Set out the records again, keeping every word as it is.

————————

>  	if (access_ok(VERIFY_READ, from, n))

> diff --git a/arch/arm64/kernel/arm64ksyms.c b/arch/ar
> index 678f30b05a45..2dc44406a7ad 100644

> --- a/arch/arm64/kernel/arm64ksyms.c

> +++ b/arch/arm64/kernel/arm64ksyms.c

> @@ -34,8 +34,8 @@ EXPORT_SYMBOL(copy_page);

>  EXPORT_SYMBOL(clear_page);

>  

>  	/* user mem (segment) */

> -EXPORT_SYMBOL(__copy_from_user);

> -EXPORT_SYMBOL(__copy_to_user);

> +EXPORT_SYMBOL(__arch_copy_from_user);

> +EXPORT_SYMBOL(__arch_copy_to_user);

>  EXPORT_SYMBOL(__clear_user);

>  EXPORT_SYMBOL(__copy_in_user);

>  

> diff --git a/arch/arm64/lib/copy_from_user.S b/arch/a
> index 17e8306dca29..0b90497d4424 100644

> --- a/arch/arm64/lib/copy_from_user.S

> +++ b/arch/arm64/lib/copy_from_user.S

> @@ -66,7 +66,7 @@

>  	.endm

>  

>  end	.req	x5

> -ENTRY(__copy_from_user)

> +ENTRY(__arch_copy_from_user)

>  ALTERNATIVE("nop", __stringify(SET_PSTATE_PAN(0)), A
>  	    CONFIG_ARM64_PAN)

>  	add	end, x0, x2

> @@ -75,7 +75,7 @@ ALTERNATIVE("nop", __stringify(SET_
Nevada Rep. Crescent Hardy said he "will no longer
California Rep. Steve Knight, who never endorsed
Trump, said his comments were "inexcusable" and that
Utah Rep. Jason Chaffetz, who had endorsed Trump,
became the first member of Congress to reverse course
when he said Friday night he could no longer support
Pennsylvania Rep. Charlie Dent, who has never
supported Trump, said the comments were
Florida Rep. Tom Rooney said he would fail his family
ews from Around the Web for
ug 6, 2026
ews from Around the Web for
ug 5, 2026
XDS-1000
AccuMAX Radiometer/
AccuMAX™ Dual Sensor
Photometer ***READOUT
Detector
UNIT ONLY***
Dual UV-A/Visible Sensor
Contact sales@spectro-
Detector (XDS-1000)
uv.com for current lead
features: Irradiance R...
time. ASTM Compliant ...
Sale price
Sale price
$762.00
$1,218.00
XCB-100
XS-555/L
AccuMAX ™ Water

————————

§ **Result for this exercise**
>  	if (access_ok(VERIFY_READ, from, n))

> diff --git a/arch/arm64/kernel/arm64ksyms.c b/arch/ar
> index 678f30b05a45..2dc44406a7ad 100644

> --- a/arch/arm64/kernel/arm64ksyms.c

> +++ b/arch/arm64/kernel/arm64ksyms.c

> @@ -34,8 +34,8 @@ EXPORT_SYMBOL(copy_page);

>  EXPORT_SYMBOL(clear_page);

>  

>  	/* user mem (segment) */

> -EXPORT_SYMBOL(__copy_from_user);

> -EXPORT_SYMBOL(__copy_to_user);

> +EXPORT_SYMBOL(__arch_copy_from_user);

> +EXPORT_SYMBOL(__arch_copy_to_user);

>  EXPORT_SYMBOL(__clear_user);

>  EXPORT_SYMBOL(__copy_in_user);

>  

> diff --git a/arch/arm64/lib/copy_from_user.S b/arch/a
> index 17e8306dca29..0b90497d4424 100644

> --- a/arch/arm64/lib/copy_from_user.S

> +++ b/arch/arm64/lib/copy_from_user.S

> @@ -66,7 +66,7 @@

>  	.endm

>  

>  end	.req	x5

> -ENTRY(__copy_from_user)

> +ENTRY(__arch_copy_from_user)

>  ALTERNATIVE("nop", __stringify(SET_PSTATE_PAN(0)), A
>  	    CONFIG_ARM64_PAN)

>  	add	end, x0, x2

> @@ -75,7 +75,7 @@ ALTERNATIVE("nop", __stringify(SET_
Nevada Rep. Crescent Hardy said he "will no longer
California Rep. Steve Knight, who never endorsed
Trump, said his comments were "inexcusable" and that
Utah Rep. Jason Chaffetz, who had endorsed Trump,
became the first member of Congress to reverse course
when he said Friday night he could no longer support
Pennsylvania Rep. Charlie Dent, who has never
supported Trump, said the comments were
Florida Rep. Tom Rooney said he would fail his family
ews from Around the Web for
ug 6, 2026
ews from Around the Web for
ug 5, 2026
XDS-1000
AccuMAX Radiometer/
AccuMAX™ Dual Sensor
Photometer ***READOUT
Detector
UNIT ONLY***
Dual UV-A/Visible Sensor
Contact sales@spectro-
Detector (XDS-1000)
uv.com for current lead
features: Irradiance R...
time. ASTM Compliant ...
Sale price
Sale price
$762.00
$1,218.00
XCB-100
XS-555/L
AccuMAX ™ Water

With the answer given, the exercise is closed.